= Mathini Sellathurai =

Electrical engineer

Mathini Sellathurai is an electrical engineer whose research topics include wireless communications, radar, cognitive radio, and multiple-input and multiple-output radio communications. Educated in Sri Lanka, Sweden and Canada, she has worked in Canada, the US, and Scotland, where she is professor in signal processing and dean of science and engineering at Heriot-Watt University.

==Education and career==
Sellathurai has a bachelor's degree in engineering from the University of Peradeniya in Sri Lanka. She earned a licenciate in signal processing and communications in 1997 from the KTH Royal Institute of Technology in Stockholm, Sweden, and completed a Ph.D. in 2001 from McMaster University in Hamilton, Ontario. Her doctoral dissertation was supervised by Simon Haykin and concerned the Bell Laboratories Layered Space-Time architecture for exploiting multi-path wireless communications; it won the 2002 Natural Sciences and Engineering Council Doctoral Prize.
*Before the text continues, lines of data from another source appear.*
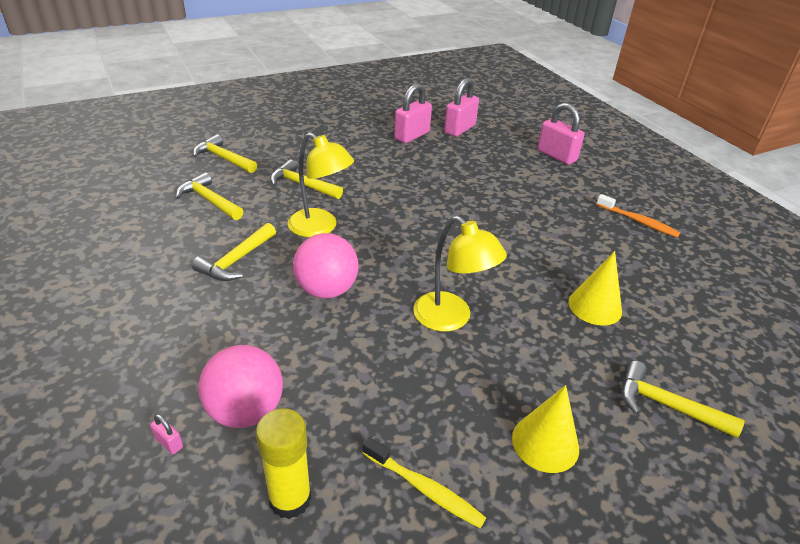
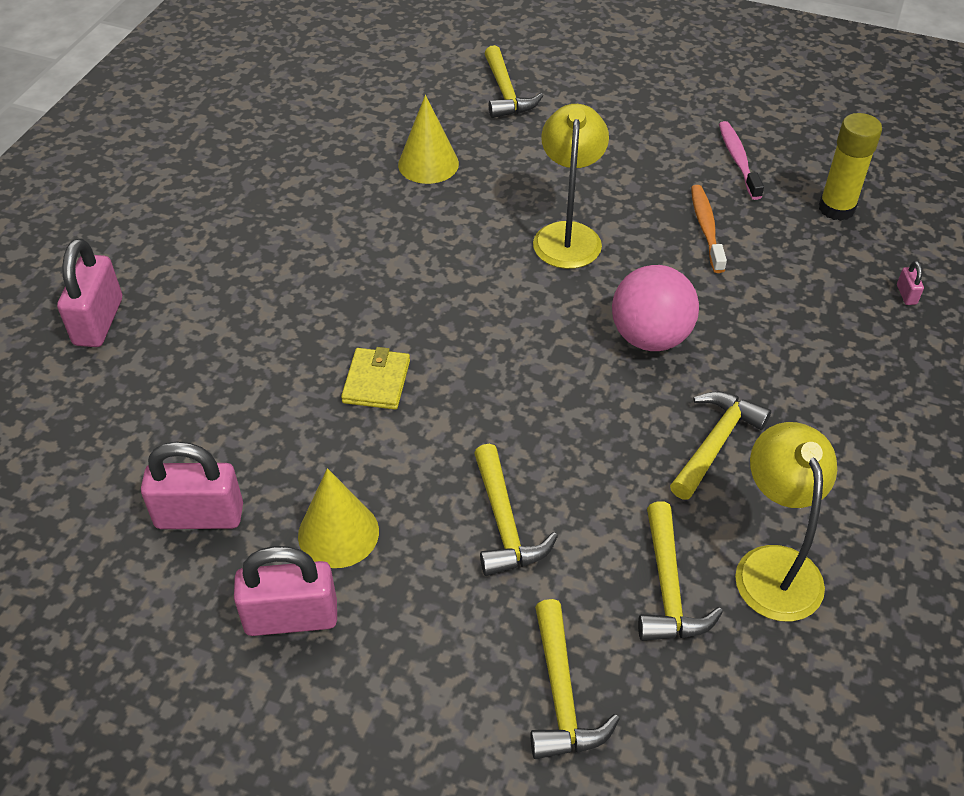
camera: 130 degrees left, 10 degrees up
yellow hammer [192,223,276,281] -> yellow hammer turned 45 degrees counterclockwise [670,391,771,500]
pink ball [198,345,283,428] -> none
yellow lamp [287,133,354,237] -> yellow lamp moved to [735,422,837,622]
yellow toothbrush [363,437,486,528] -> pink toothbrush [719,121,764,200]
pink padlock [444,78,479,137] -> pink padlock moved to [234,546,337,636]
yellow cone [512,385,579,473] -> yellow cone moved to [298,468,379,568]
orange toothbrush [596,194,680,238] -> orange toothbrush moved to [691,185,727,273]
none -> yellow wallet [341,347,410,410]

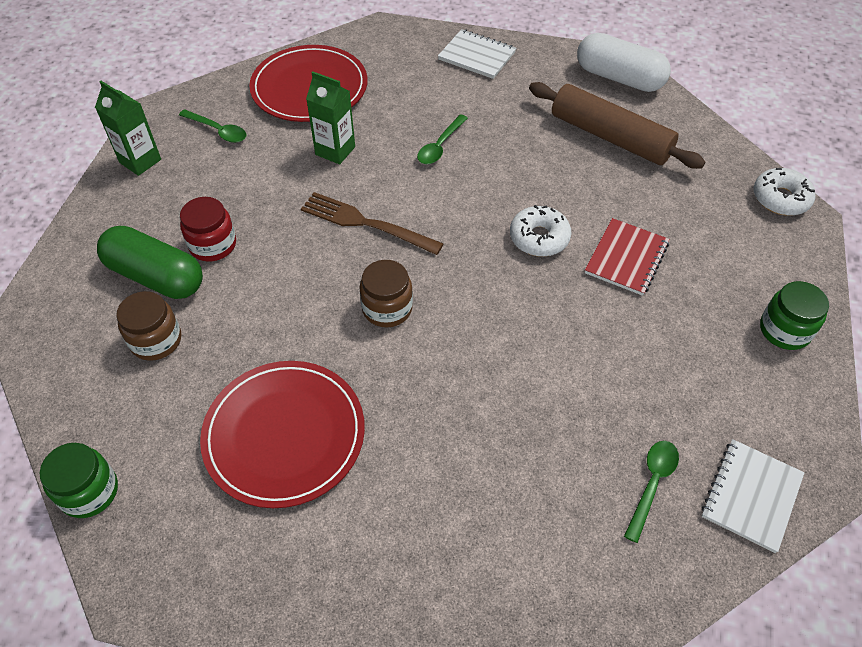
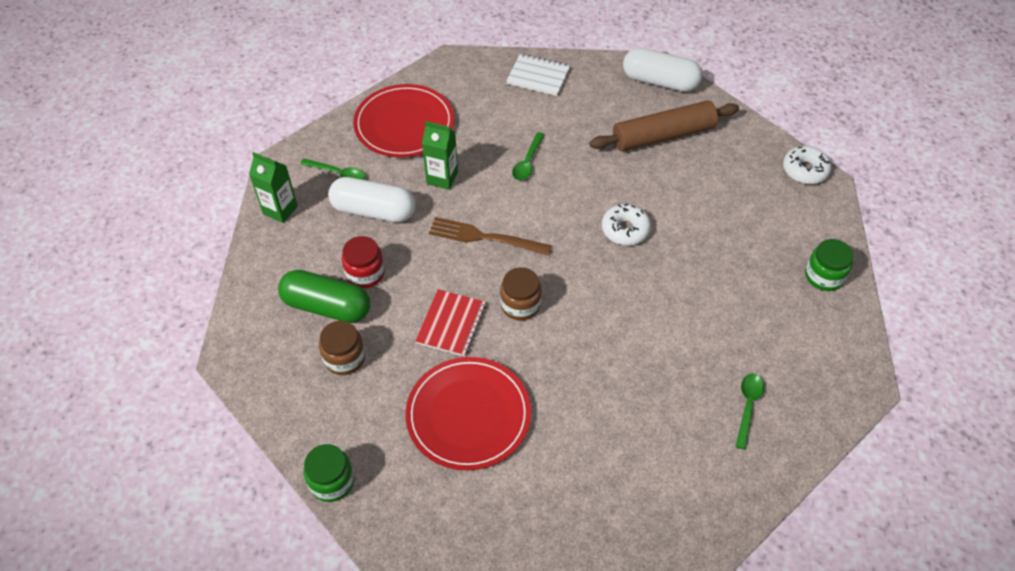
camera: 10 degrees left, 0 degrees up
brown rolling pin [529,82,705,169] -> brown rolling pin turned 45 degrees counterclockwise [590,100,739,151]
red notebook [585,218,669,296] -> red notebook moved to [415,289,486,357]
white notebook [702,439,804,553] -> none
none -> white capsule [328,177,416,223]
As a doctoral student, she also worked as a visiting researcher at Bell Labs in the US.

After postdoctoral research at the Communications Research Centre Canada from 2001 to 2004, she joined Heriot-Watt University in 2004.

==Recognition==
Sellathurai was named an IEEE Fellow, in the 2024 class of fellows, "for contributions to multi-user, multi-functional and multi-antenna wireless communications".